April 21, 2014

Elyria
Sunny
55°F
test

Iron Chef Michael Symon is closing Avon Lake restuarant

AVON LAKE — Lorain County is losing its Iron Chef.

Bar Symon, shown here, shared a shopping center with a closed Tops grocery store. (CT file photo.)

Bar Symon, shown here, shared a shopping center with a closed Tops grocery store. (CT file photo.)

Michael Symon announced Tues­day that Bar Symon, his Avon Lake venture featuring his take on bar food, would close at the end of the month.

This is the first Symon establish­ment in Ohio to close.

On his Facebook page Tuesday, Symon said he was “very sad” about the closing. He said the restaurant’s concept “truly reflects what I love to eat.”

Symon added that customers with gift cards or gift certificates to Bar Symon can have them refunded or use them at one of Symon’s other restaurants.

The approximately 40 employees at Bar Symon will reportedly be offered jobs at Symon’s other estab­lishments: Lola and Lolita in Cleve­land, B-Spot in Woodmere and the B-Spot in Strongsville, which is pro­jected to open in January.

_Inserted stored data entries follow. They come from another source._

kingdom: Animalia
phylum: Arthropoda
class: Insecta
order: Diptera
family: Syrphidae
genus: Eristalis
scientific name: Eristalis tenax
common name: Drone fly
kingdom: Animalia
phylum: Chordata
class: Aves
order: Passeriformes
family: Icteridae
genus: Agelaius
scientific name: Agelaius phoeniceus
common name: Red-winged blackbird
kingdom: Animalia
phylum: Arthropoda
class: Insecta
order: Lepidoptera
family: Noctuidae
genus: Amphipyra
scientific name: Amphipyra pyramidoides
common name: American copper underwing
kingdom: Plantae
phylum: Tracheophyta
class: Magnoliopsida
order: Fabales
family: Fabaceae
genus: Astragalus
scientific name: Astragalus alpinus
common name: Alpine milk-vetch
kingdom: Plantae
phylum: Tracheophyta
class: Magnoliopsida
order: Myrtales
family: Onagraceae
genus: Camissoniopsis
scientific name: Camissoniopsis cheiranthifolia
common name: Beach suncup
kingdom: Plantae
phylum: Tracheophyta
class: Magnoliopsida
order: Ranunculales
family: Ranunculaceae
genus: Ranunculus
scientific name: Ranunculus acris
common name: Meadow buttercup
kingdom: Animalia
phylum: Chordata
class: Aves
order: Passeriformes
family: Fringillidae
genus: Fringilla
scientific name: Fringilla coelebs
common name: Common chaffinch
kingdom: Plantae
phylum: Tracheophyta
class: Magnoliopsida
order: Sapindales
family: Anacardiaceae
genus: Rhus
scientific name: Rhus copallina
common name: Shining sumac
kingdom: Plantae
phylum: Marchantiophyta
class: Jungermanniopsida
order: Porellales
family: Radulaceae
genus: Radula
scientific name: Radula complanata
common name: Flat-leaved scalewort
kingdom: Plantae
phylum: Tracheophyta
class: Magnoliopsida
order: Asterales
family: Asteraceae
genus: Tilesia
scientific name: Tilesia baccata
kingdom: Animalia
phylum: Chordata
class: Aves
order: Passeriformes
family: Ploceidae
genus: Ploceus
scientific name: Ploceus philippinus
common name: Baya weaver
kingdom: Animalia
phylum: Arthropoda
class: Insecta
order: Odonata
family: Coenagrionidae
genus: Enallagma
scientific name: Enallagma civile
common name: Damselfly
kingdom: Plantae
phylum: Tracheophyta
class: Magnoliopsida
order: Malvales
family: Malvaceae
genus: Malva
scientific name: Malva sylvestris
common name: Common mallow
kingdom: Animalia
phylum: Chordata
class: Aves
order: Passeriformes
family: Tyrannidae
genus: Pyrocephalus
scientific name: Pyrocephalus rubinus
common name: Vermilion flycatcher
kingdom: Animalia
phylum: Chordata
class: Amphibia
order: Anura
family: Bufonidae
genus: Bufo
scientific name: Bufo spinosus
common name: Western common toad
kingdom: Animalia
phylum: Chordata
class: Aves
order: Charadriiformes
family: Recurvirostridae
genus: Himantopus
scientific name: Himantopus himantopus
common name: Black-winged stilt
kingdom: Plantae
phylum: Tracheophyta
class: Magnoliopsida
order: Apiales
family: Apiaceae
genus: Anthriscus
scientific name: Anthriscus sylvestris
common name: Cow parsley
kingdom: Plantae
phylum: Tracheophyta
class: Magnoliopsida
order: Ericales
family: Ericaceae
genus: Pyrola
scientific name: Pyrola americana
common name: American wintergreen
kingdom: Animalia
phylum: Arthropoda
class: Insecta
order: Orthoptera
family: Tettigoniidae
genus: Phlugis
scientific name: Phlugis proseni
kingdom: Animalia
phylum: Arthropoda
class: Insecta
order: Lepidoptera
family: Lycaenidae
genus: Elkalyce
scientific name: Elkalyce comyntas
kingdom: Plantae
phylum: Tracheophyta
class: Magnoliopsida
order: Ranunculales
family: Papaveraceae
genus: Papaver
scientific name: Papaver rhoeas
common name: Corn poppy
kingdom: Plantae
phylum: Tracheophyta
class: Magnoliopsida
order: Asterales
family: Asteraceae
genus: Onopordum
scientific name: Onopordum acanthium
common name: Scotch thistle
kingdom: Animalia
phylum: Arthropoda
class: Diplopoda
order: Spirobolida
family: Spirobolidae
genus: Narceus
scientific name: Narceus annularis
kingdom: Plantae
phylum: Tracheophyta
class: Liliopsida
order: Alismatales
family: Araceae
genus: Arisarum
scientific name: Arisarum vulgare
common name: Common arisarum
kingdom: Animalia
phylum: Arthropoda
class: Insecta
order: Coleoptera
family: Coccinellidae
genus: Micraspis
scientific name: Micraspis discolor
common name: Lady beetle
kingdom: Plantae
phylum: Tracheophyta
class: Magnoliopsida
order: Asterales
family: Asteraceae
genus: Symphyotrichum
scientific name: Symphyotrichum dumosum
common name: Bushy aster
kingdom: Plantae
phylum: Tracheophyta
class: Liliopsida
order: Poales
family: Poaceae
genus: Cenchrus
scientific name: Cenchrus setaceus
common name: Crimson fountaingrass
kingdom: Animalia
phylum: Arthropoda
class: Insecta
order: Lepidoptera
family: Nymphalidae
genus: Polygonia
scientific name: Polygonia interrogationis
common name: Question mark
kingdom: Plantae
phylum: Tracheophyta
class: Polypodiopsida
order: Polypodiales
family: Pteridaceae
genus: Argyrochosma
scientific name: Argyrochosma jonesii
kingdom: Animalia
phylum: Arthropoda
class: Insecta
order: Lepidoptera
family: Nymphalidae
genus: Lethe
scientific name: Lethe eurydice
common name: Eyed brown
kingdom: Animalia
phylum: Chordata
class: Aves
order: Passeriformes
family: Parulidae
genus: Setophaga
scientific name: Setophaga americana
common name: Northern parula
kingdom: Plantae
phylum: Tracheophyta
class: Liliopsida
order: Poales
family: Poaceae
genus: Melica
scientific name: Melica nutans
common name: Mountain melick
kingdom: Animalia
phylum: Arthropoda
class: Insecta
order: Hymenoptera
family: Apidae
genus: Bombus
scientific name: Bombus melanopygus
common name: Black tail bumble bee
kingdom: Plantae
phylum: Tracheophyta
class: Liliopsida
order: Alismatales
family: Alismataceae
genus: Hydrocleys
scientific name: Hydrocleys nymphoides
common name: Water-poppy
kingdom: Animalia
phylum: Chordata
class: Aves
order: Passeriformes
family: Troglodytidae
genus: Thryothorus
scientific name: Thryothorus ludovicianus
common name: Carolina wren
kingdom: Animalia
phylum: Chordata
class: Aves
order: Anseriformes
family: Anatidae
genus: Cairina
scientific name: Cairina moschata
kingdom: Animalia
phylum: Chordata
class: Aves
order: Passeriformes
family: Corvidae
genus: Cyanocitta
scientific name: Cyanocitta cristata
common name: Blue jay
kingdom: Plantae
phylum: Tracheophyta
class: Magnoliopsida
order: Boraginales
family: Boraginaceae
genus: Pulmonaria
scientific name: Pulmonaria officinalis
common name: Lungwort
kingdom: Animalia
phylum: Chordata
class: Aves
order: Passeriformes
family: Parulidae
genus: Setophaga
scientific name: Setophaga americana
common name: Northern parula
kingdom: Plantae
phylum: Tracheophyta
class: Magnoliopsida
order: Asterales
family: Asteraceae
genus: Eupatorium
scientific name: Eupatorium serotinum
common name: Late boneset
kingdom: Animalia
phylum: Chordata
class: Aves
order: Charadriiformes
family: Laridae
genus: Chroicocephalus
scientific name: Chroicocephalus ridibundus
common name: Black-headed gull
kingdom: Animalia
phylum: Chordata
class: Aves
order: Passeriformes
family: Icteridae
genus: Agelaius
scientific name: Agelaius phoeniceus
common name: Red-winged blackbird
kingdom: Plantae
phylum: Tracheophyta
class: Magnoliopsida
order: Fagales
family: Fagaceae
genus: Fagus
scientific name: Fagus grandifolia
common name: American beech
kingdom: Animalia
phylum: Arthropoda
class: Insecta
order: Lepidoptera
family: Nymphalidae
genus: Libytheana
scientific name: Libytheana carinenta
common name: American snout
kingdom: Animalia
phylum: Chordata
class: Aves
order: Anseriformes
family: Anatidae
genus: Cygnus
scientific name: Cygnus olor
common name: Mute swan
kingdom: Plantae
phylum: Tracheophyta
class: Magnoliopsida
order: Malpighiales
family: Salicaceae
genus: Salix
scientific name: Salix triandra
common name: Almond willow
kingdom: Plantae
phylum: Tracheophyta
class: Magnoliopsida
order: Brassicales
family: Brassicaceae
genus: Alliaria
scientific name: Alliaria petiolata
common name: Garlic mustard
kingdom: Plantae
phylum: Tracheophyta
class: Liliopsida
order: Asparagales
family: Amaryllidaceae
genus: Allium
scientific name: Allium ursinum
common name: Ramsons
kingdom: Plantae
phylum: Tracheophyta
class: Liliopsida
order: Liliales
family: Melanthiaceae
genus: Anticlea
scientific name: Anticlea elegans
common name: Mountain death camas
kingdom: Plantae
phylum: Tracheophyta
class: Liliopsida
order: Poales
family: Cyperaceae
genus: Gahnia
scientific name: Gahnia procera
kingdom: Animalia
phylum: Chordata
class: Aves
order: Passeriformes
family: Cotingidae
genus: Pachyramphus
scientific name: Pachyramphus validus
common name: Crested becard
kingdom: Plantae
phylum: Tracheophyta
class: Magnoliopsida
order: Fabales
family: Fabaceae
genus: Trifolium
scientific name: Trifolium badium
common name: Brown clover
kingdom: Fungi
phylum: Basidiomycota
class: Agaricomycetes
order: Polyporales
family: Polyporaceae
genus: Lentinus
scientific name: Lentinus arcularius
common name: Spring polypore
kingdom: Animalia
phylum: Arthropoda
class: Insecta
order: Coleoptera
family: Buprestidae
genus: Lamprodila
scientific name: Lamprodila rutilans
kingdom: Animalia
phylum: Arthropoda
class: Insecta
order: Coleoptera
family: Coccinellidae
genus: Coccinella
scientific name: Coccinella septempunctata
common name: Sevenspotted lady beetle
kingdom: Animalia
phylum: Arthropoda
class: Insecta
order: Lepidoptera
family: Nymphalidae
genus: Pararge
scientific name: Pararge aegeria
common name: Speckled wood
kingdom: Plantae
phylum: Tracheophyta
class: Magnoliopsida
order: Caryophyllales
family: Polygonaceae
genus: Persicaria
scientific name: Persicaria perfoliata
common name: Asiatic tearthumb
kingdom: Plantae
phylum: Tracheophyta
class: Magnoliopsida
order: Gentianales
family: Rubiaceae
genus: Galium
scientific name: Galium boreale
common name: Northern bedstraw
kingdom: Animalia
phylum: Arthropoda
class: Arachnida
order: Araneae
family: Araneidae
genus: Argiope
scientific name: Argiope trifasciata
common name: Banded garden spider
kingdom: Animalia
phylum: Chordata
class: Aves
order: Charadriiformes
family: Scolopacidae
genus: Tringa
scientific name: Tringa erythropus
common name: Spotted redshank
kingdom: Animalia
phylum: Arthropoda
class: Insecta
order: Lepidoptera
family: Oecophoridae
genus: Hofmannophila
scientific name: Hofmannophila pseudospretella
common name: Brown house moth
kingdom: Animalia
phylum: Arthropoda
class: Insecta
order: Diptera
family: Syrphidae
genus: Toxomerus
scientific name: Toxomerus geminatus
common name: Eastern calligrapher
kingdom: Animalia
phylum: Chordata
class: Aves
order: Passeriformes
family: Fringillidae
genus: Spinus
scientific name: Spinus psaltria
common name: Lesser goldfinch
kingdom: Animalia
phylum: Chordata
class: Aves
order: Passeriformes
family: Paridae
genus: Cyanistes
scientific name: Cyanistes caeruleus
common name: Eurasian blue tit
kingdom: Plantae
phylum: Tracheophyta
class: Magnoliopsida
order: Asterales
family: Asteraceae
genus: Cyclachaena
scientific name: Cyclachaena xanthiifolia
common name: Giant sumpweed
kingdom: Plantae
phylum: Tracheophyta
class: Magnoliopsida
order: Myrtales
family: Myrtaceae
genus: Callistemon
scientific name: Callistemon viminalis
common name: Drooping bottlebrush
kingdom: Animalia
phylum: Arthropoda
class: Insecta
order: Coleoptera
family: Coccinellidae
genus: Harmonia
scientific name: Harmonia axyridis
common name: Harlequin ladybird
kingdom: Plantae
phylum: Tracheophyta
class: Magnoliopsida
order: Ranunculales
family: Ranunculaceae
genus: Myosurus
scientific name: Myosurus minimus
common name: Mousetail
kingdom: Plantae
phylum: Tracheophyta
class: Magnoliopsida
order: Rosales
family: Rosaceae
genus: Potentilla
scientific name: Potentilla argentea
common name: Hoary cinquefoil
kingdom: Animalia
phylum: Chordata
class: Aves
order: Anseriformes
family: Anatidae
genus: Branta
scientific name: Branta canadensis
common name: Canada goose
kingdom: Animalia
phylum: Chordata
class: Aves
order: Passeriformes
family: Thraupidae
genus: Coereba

Bar Symon opened in July 2009 at the site of the former Swingos Grand Tavern, which closed in February 2009. The restaurant is in Avon Lake’s Towne Center, which lost the Tops grocery store in 2006. The plaza has not had a full-time tenant to occupy the space left by Tops. A temporary Halloween-themed store is currently renting there.

Symon, also known for his bald head and a distinctive laugh, had the place renovated to fit the more open, casual vibe he was going for.

The Bar Symon menu featured playful, sometimes upscale, twists on classic tavern food. Dishes included homemade potato chips, sliders made with duck confit, maca­roni and cheese with goat cheese and rosemary, lake perch fried in a batter made with Great Lakes Brew­ing Co. Dortmunder Gold beer, and a “Cleveland Classic” plate featuring pierogi, kielbasa, cabbage cooked in hard cider and served with a Sta­dium Mustard sauce. Symon even created a bar-inspired dessert with the “Beer and Pretzel” sundae featuring homemade Guinness ice cream with fudge and caramel sauces and crumbled pretzels.

Prices ranged from $5 for Symon’s signature Lola matchstick fries flavored with rosemary and parmesan to $25 for the Friday special of grilled lobster with escarole and orange and a dill beurre blanc.

Symon had been on a major winning streak ever since winning the inaugural Food Network competition show “The Next Iron Chef” in 2007. With that victory over New Orleans chef John Besh in the season finale, Symon become one of the network’s vaunted Iron Chefs alongside celebrity chefs Masaharu Morimoto, Bobby Flay, Mario Batali and Cat Cora. Jose Garces won the most recent competition and is the newest Iron Chef.

He has recently expanded his TV presence, with “Cook Like an Iron Chef” on the Cooking Channel and the new Food Network show “Food Fueds,” which has him settling which version of a local food, such as Philadelphia cheesesteaks or Detroit-style hot dogs, is the best. He also spent a season filling in as host of “Dinner: Impossible” in 2008 when host Robert Irvine was caught in a small scandal over the veracity of his credentials.

In the last five years, Symon moved Lola from its original Tremont neighborhood location to downtown Cleveland’s East Fourth Street. The old Lola spot became Lolita. He opened Roast in Detroit in 2008, followed by Bar Symon and the Woodmere B-Spot in 2009. He also created menu items in 2009 to be served at Quicken Loans Arena, with two existing restaurants renamed Bar Symon and B-Spot.

His attempt to crack the New York dining scene with Parea in 2006 did not work despite some good reviews, and he left the restaurant in 2007.